Required work ▸
Output exactly the lines from the one with "(Oci ciornie)" through the last line of the data below, both included, and nothing more.

[Stored data entries]

────────

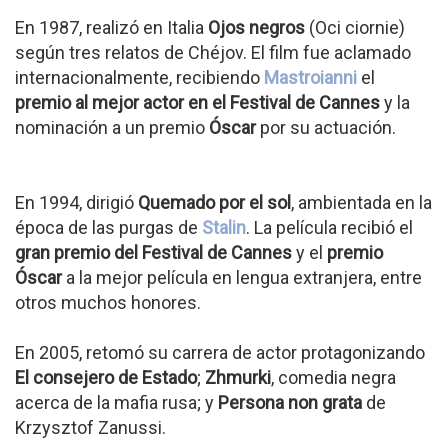
En 1987, realizó en Italia
Ojos negros
(Oci ciornie)
según tres relatos de Chéjov. El film fue aclamado
internacionalmente, recibiendo
Mastroianni
el
premio al mejor actor en el Festival de Cannes
y la
nominación a un premio
Óscar
por su actuación.
En 1994, dirigió
Quemado por el sol
, ambientada en la
época de las purgas de
Stalin
. La película recibió el
gran premio del Festival de Cannes
y el
premio
Óscar
a la mejor película en lengua extranjera, entre
otros muchos honores.
En 2005, retomó su carrera de actor protagonizando
El consejero de Estado
;
Zhmurki
, comedia negra
acerca de la mafia rusa; y
Persona non grata
de
Krzysztof Zanussi.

────────

Written response ▸
(Oci ciornie)
según tres relatos de Chéjov. El film fue aclamado
internacionalmente, recibiendo
Mastroianni
el
premio al mejor actor en el Festival de Cannes
y la
nominación a un premio
Óscar
por su actuación.
En 1994, dirigió
Quemado por el sol
, ambientada en la
época de las purgas de
Stalin
. La película recibió el
gran premio del Festival de Cannes
y el
premio
Óscar
a la mejor película en lengua extranjera, entre
otros muchos honores.
En 2005, retomó su carrera de actor protagonizando
El consejero de Estado
;
Zhmurki
, comedia negra
acerca de la mafia rusa; y
Persona non grata
de
Krzysztof Zanussi.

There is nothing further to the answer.